Plenty has been written about this absolutely huge derelict fort elsewhere on this site - but suffice to say, one cannot grasp what a massive white elephant it is until it goes there. I visited with Newage and Fluffy, (who at the time of writing, are still down in Wales looking at abandoned airfields) and I'm fairly sure that they will have a few better pictures than mine. As always though, it was a top explore.

It is massively overgrown, and really only two of the caponier tunnels and associated casemates, along with the barrack block are accessible. Despite this, the size of the fort meant that we spent about 3 hours inside, and will almost certainly be going back at some point to do the rest.

The entrance tunnel- looking back towards the original door (I know Newage has got some better shots of this)






Outside/Inside the barrack block

















These next few are from the caponier furthest from the entrance, which is the easiest to access. This is at the top of the polygon (if you know your Palmerston forts)

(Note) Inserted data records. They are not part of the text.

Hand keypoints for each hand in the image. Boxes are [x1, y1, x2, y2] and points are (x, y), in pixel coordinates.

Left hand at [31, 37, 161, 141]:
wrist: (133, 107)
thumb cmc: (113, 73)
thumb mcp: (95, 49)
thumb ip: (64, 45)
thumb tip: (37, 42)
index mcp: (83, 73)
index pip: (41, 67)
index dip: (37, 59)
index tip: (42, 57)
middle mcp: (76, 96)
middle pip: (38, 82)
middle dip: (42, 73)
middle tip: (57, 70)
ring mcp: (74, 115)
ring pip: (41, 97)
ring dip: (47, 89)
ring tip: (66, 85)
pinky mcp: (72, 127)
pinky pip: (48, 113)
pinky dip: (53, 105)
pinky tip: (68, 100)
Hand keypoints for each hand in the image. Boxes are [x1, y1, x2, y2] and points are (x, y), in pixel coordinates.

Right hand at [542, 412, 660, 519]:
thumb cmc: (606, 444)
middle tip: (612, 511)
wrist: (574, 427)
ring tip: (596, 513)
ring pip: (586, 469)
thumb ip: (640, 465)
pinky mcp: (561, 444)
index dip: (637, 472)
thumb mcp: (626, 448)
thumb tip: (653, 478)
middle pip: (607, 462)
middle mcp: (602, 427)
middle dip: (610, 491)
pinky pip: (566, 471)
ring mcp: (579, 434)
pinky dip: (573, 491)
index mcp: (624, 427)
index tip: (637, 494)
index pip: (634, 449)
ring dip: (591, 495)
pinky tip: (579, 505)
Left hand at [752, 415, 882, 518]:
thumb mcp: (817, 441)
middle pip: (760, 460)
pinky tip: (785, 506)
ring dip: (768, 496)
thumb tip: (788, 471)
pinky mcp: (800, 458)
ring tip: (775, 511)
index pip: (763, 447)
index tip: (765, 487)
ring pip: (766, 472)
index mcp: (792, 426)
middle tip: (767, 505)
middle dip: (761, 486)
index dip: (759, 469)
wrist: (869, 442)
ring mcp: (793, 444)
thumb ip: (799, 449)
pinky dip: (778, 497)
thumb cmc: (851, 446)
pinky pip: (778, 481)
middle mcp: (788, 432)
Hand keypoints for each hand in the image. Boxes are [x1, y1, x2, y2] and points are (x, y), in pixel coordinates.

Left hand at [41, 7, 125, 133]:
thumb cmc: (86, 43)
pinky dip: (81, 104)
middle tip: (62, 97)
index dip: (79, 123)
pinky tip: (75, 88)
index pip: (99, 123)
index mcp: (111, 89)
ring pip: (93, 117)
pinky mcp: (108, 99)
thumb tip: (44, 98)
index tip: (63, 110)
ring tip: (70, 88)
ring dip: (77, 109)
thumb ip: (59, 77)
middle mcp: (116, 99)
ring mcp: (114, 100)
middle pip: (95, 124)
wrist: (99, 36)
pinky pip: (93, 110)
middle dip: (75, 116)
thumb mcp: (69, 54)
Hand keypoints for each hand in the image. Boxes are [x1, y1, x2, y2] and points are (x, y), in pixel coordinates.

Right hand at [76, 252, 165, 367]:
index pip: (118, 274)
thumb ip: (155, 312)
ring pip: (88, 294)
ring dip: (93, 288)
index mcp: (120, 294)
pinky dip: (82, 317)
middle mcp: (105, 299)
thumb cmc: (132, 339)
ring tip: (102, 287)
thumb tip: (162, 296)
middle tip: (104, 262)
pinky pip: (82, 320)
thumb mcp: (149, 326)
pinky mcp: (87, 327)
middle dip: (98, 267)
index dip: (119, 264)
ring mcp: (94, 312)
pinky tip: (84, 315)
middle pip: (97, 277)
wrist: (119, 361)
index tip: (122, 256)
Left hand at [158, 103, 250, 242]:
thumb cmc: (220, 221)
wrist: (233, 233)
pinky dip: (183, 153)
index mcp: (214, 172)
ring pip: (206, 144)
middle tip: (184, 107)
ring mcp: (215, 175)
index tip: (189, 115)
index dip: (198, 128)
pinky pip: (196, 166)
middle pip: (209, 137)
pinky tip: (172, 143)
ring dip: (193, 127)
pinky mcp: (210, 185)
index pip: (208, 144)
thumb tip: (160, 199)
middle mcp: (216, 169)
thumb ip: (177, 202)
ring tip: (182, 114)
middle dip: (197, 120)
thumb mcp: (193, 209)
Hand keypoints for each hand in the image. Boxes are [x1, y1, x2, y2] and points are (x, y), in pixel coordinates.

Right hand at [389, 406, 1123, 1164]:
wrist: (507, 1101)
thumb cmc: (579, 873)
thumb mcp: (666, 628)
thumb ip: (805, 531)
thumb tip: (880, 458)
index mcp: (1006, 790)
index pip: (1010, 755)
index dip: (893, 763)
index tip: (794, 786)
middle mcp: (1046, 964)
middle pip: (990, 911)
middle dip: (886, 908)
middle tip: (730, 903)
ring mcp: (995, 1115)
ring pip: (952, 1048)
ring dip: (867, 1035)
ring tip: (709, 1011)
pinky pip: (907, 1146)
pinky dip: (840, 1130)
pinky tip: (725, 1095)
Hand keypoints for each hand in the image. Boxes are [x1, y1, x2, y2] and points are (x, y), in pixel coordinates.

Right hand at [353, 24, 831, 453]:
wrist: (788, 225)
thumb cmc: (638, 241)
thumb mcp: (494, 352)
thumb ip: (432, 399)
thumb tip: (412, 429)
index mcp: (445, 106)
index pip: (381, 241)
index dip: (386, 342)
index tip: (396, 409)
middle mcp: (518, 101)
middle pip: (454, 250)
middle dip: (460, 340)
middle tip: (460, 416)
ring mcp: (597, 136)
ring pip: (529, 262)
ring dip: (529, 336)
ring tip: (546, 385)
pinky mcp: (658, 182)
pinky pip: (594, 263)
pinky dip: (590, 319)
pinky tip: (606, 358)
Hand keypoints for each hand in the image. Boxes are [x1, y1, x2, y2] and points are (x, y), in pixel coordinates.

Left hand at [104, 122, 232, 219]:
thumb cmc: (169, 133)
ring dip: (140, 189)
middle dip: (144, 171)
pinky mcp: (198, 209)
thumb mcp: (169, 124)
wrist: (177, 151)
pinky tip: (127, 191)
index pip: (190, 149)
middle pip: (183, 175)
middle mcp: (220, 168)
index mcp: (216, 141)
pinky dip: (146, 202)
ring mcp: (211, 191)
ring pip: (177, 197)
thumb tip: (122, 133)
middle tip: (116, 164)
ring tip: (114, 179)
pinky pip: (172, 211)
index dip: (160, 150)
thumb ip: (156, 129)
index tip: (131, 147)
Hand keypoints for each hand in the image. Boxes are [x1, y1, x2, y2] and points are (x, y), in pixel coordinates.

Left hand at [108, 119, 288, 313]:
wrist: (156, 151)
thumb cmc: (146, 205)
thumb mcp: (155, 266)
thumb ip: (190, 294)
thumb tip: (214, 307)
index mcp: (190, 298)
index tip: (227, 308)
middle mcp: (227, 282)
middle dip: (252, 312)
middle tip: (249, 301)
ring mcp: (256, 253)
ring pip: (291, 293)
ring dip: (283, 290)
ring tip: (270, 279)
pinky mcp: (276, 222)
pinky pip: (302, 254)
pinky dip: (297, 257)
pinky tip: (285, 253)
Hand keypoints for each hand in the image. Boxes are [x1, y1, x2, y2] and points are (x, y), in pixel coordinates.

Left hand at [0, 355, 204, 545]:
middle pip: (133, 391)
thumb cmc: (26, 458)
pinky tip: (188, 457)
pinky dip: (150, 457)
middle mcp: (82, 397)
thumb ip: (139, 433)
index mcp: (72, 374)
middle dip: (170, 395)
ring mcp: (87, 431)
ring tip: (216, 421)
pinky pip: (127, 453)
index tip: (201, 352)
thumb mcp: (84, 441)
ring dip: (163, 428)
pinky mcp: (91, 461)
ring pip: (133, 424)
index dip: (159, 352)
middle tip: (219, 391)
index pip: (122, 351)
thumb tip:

As always for me, its the details that make a visit. One of the highlights was the terracotta air bricks in the powder magazines. These had clearly been hand glazed and were in remarkably good nick, as were the ceiling and floor timbers, which had very little rot





























And these are from the caponier and powder magazines that are nearest the entrance - 





































A really interesting place - Fluff and Newage will have more of this soon - or as soon as they get back above ground.
More pics at http://s336.photobucket.com/albums/n353/mechagodzilla73/Scoveston%20Fort/
Enjoy!!!
GDZ


----------



## Gazmat (Aug 11, 2010)

Lovely little fort there! Would make a cracking Museum! Nice Job


----------



## chilli (Aug 11, 2010)

fantastic place, cheers


----------



## ShellyDuckDuck (Aug 11, 2010)

Fantastic pics,wot a place!!


----------



## fluffy5518 (Aug 12, 2010)

WE'RE BACK !!
Wow what a place this is !! An absolutely top notch explore,pissing down with rain,hackin' our way through 12 foot high stinging nettles,bramble bushes and GODS BARBED WIRE aka gorse (please do not use this description of the dreaded prickley stuff anywhere outside of this forum as it is now a registered trade mark of Newage,and he will prosecute !!)Not to mention avoiding bloody big holes in the ground and being unable to see anything except the jungle !!Even David Bellamy wouldn't wummidge awound in this undergwoth !!
Seriously though i cant recommend this place highly enough it truly is everything a good explore should be,we even got permission from the farmer first so it was totally relaxed-no chance of a double barrel in your face accompanied by the immortal words "oi !! get orf my laaand !!"The only problem,as Godzy said,is that even with a plan we only found two fifths of the place-it's that overgrown !! Still as the great man said we will be back and this time you're all invited !!!
PS; Oh ! Those hand glazed,Italian,terracotta air bricks.It's enough to make a grown man cry


----------



## fluffy5518 (Aug 12, 2010)

PPS; I suppose that the Police tape still hanging from the gates is from a few years back when that local doctor committed suicide here.?


----------